Синтия? Кто бы сомневался. Потому что нельзя трясти золоченую клетку матери-тигрицы. Миссис Эберт энергично трет кулаком лоб. Скорее всего, она моя ровесница, только морщин побольше и вид измученный. Представляю, каково ей общаться с родителями вроде Синтии Ноулз, которые всегда принимают сторону своего поганца, а не бедняги педагога. В моем детстве все было иначе. Почему никто больше не поддерживает авторитет учителя? Современные родители не желают призывать чадо к порядку – то ли заняты, то ли боятся, – но бесятся, когда кто-то делает это за них. Адова работенка у миссис Эберт, ничего не скажешь.

– Но я не понимаю, – говорю я, – почему вся эта история всплыла сейчас, ведь инцидент с белфи случился еще в начале прошлого семестра. Эмили совершила невинную ошибку, отправила Лиззи фотографию своего загара. Уверяю вас, миссис Эберт, она не распространяла эротические снимки. Я понятия не имела, что эта история…

– Вернется бумерангом?

– И ударит ее по заднице.

Мы обе смеемся – и я, и эта бедная замученная женщина – горьким отчаянным смехом двух взрослых, которым приходится разбираться с тем, с чем до них никто и никогда еще не сталкивался.

– Видите ли, миссис Редди…

– Кейт. Пожалуйста, зовите меня Кейт.

– Послушайте, Кейт, не буду вас обманывать. Мы не сумели оперативно отреагировать на эту историю, потому что у нас просто нет возможностей. Я учитель, а не следователь по борьбе с порнографией. И если бы я просиживала в интернете столько времени, сколько нужно, чтобы справиться с этой бедой, мне некогда было бы преподавать. Впрочем, мы всегда можем обратиться в полицию.

На это я отвечаю миссис Эберт, что раз Эмили не хочет, чтобы Лиззи и Джо Клэя исключили из школы, то мы с мужем поддержим ее решение и не будем подавать жалобу. Хотя, конечно, руки так и чешутся перекрыть Лиззи путь в Оксбридж.

– Да, эти двое сделали гадость, – сказала я, – но они не так уж и виноваты, это глобальная эпидемия. Эмили не малолетняя, поэтому, думаю, обращаться в полицию было бы чересчур.
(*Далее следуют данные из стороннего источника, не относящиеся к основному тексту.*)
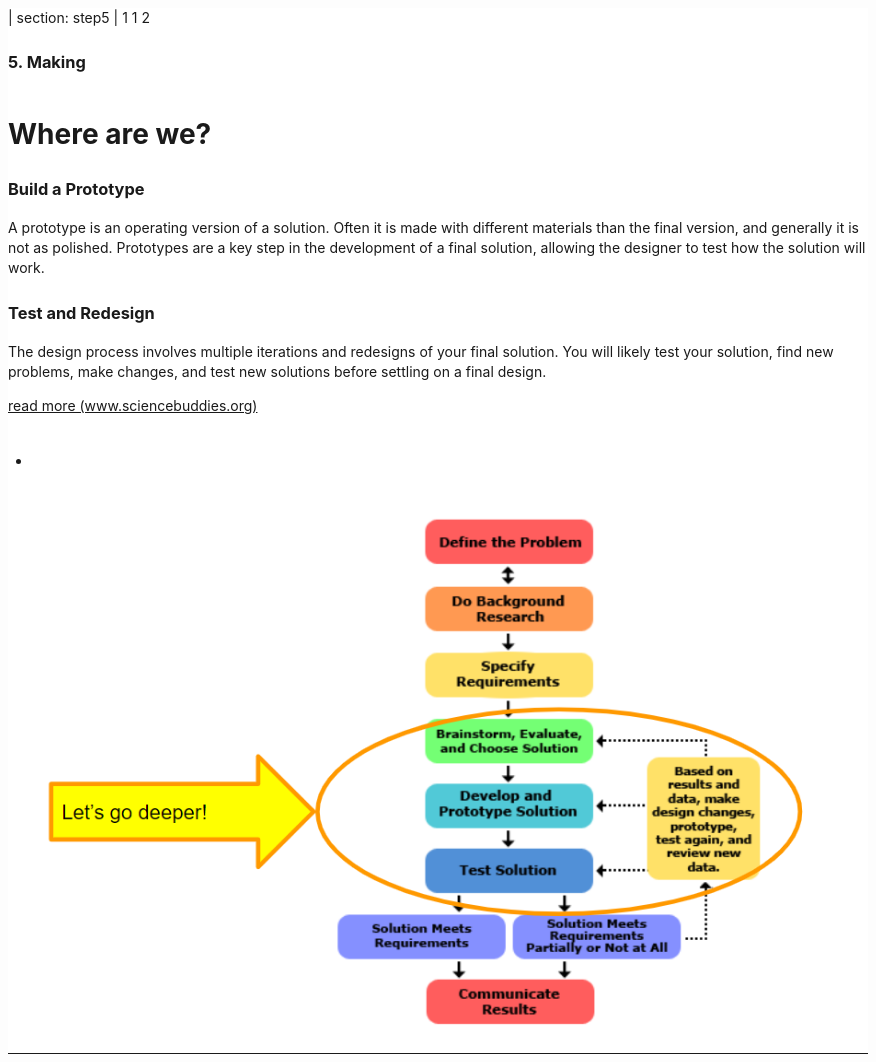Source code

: | section: step5
| 1 1 2

### 5. Making

# Where are we?

### Build a Prototype

A prototype is an operating version of a solution. Often it is made with different materials than the final version, and generally it is not as polished. Prototypes are a key step in the development of a final solution, allowing the designer to test how the solution will work.

### Test and Redesign

The design process involves multiple iterations and redesigns of your final solution. You will likely test your solution, find new problems, make changes, and test new solutions before settling on a final design.

<a class="ternary" href="https://www.sciencebuddies.org/science-fair-projects/engineering-design-process/engineering-design-process-steps">
read more (www.sciencebuddies.org)</a>
<br/>
<br />
<f-next-button title="Next" />

-
<br/>

<img src="./imgs/cap5_1.PNG" style="width:95%; max-height:90%;"/>

---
Они молодые, у них вся жизнь впереди. Надеюсь, эта история хорошенько их припугнет.

Я думаю о Феликсе, сыне Дебры, робком балбесе, которого вышвырнули из школы за то, что он глазел в интернете на жирных немецких шлюх. Думаю о Бене и о том, чтоґ он может смотреть на одном из своих многочисленных гаджетов. Пока есть соблазн, жертвой его может стать любой ребенок. И вы глубоко заблуждаетесь, если думаете, что уж с вашим-то сыном или дочерью такого точно не произойдет.

Миссис Эберт сказала, что Эмили ходит к школьному психологу, тому, с кем я договорилась после звонка ее классного руководителя. Разумеется, их беседы строго конфиденциальны, и все же педагоги утверждают, что Эмили стала лучше учиться, рассталась с компанией леди Макбет и нашла новых друзей.

– Эмили чудесная девочка, – сказала мне на прощанье миссис Эберт, и я от растерянности не нашлась с ответом, лишь энергично кивнула и пожала ей руку.

Кейт – Эмили

Доченька, нам нужно поговорить. Ты где? Хх.

Эмили – Кейт

Я у Джесс, мы делаем историю. У меня все в порядке. Пож не волнуйся за меня! Хх.

Кейт – Эмили

Я тебя люблю. хх.

Эмили – Кейт

 и я тебя. хх.

20:23

В доме тихо. Бен у Сэма, Эмили до сих пор у Джесс. Я позвонила ей, она сказала, что все замечательно и можно она еще тут побудет. О моей беседе с миссис Эберт поговорим после. Мне больно от мысли, что ей пришлось вытерпеть всю эту гадость в одиночку. Я помешиваю вилкой липкий влажный гипоаллергенный собачий корм, как вдруг Ленни принимается рычать. Значит, Ричард идет. Раньше Ленни так на Ричарда не рычал, это что-то новенькое – наверное, меня защищает. Я собиралась с духом, чтобы рассказать Ричарду про Эмили и белфи, я жила с чувством вины, вот момент и настал. По-хорошему, надо было сразу ему во всем признаться, несмотря на просьбу Эмили не говорить папе. Миссис Эберт правильно сказала: белфи вернется бумерангом.

Заходит Ричард, кладет шлем на стол, и по его виду я понимаю, что ему еще хуже, чем мне, его буквально колотит. Такое ощущение, что он чем-то напуган, как будто нас обокрали или еще что-то. Глядя на его перекошенное от волнения лицо, я думаю: о господи, наверное, моя мама умерла. Или его мама умерла. Или что-то случилось с Беном.

– Что стряслось? Все в порядке?

– Я должен тебе кое-что сказать, – отвечает Ричард.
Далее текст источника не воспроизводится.